- CONSEGNE DELL'ESERCIZIO -
A. Ripeti esattamente la parte del testo sulla calma che si apre con le parole contenenti "Oggi ho scoperto" e si chiude con "siete in ritardo.".
B. Completa il testo sulla calma con la parte che segue, cominciando dopo la sua ultima frase.

- ESTRATTO DELLA PAGINA -
═══

Ho scritto tanto della solitudine, di quanto sia stato difficile accoglierla e poi accettarla e di come poi io l'abbia trasformata in un'armatura per impedirmi di buttare tutto all'aria e dover ricominciare da capo prima o poi. Per la cronaca, ho deciso che tutte quelle cose sono una marea di cazzate.
Ho sbagliato parola: non volevo dire "solitudine", volevo dire "calma".
E' stato difficile iniziare a vivere una vita calma, accoglierla e accettarla e poi trasformarla in una necessità assoluta per impedirmi di buttare tutto all'aria e di dover ricominciare da capo prima o poi.
Quindi da sei mesi vivo un'esistenza calma, piatta al limite del flemmatico, costruita su sveglie presto, corse mattutine, pranzi preparati il giorno prima e almeno otto ore di sonno a notte. Cose che mia madre in confronto è un animale da festa, cose che non racconti in giro per paura che ti chiedano il documento per controllare che tu non abbia 83 anni invece di 23.



Oggi ho scoperto che la calma mi ha rotto i coglioni.
Non che non mi piaccia pianificare o prepararmi con largo anticipo - quello succederà sempre. Sarò sempre quella che ad agosto chiede che facciamo a Capodanno e che arriva con un quarto d'ora d'anticipo a qualsiasi tipo di appuntamento. Non ci si può fare niente, ve lo giuro, ci ho provato, accettiamo tutti questa realtà e iniziamo a cercare di convivere con questa "angoscia" che vi infondo quando vi faccio notare che siete in ritardo.

═══

- DATI FORNITI -
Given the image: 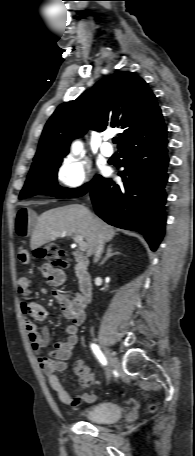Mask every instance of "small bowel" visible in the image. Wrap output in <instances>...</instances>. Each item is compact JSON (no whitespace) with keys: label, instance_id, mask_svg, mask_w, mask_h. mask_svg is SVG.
Returning <instances> with one entry per match:
<instances>
[{"label":"small bowel","instance_id":"c3829d8e","mask_svg":"<svg viewBox=\"0 0 195 456\" xmlns=\"http://www.w3.org/2000/svg\"><path fill=\"white\" fill-rule=\"evenodd\" d=\"M33 219L34 214L30 209L22 208L17 212L15 231L18 236L26 237L31 234ZM18 259L23 264H28L30 262L29 252L26 249H20ZM40 273L53 287H60L66 279L62 268H54L46 263L41 265ZM17 288L21 296H28L30 293V279L26 276L20 277L17 282ZM53 297L59 303L64 317L69 321L65 330L67 336L64 340L54 345L51 357H39V362L48 378L50 387L56 392L58 399L66 406L75 408L83 401H95L96 395L83 393L74 397L70 396L60 382L57 373L67 368L68 360L71 358L78 343V330L85 319V302L80 295L62 290H54ZM20 308L25 316V328L31 347L39 354L50 343V332L47 328L38 330L34 321L45 320L47 311L42 305L27 299L21 300ZM74 371L83 387H89L93 384L94 375L84 361L77 360L74 365Z\"/></svg>","mask_w":195,"mask_h":456}]
</instances>
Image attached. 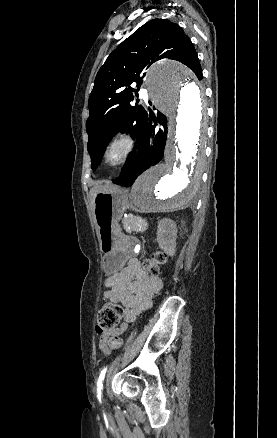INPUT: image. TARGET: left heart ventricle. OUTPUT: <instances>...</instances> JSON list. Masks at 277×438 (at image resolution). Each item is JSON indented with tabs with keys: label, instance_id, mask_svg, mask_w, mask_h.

═══

- RISPOSTE SCRITTE -
A.
Oggi ho scoperto che la calma mi ha rotto i coglioni.
Non che non mi piaccia pianificare o prepararmi con largo anticipo - quello succederà sempre. Sarò sempre quella che ad agosto chiede che facciamo a Capodanno e che arriva con un quarto d'ora d'anticipo a qualsiasi tipo di appuntamento. Non ci si può fare niente, ve lo giuro, ci ho provato, accettiamo tutti questa realtà e iniziamo a cercare di convivere con questa "angoscia" che vi infondo quando vi faccio notare che siete in ritardo.

B.
Però da stasera mi libero di quest'armatura di calma piatta che ho usato finora per proteggermi da qualsiasi tipo di cambiamento non strettamente necessario.
Gli ultimi sei mesi passati in pace saranno d'ora in poi da me ribattezzati "la quiete prima della tempesta", perché d'ora in poi cerco temporali, maremoti, fulmini e saette.






C'è una linea sottile tra essere soli e sentirsi soli.
Mi illudevo di esserlo e basta e invece ho dovuto ammettere che mi ci sento anche. Fa paura dirlo, fa paura scriverlo e soprattutto è terrificante ammetterlo a sé stessi, però dicono che piano piano aiuti a crescere e a diventare più forti. Io per sicurezza ogni tanto me lo ripeto, così pure se non fortifica almeno ho l'illusione che lo faccia.
E poi, chiunque abbia inventato il detto "meglio soli che male accompagnati" era una persona saggia.



Se non esistesse il senso dell'umorismo saremmo tutti perduti.
Se non potessimo ridere delle nostre stesse disgrazie nessuno si alzerebbe più dal letto.
Se non avessimo bei ricordi che ci fanno sorridere tra le lacrime non avremmo amici.
Se non vivessimo giornate intere con le lacrime agli occhi non cercheremmo mai di migliorare.



venerdì 7 novembre 2014

Uno spazio bianco

I could show you incredible things.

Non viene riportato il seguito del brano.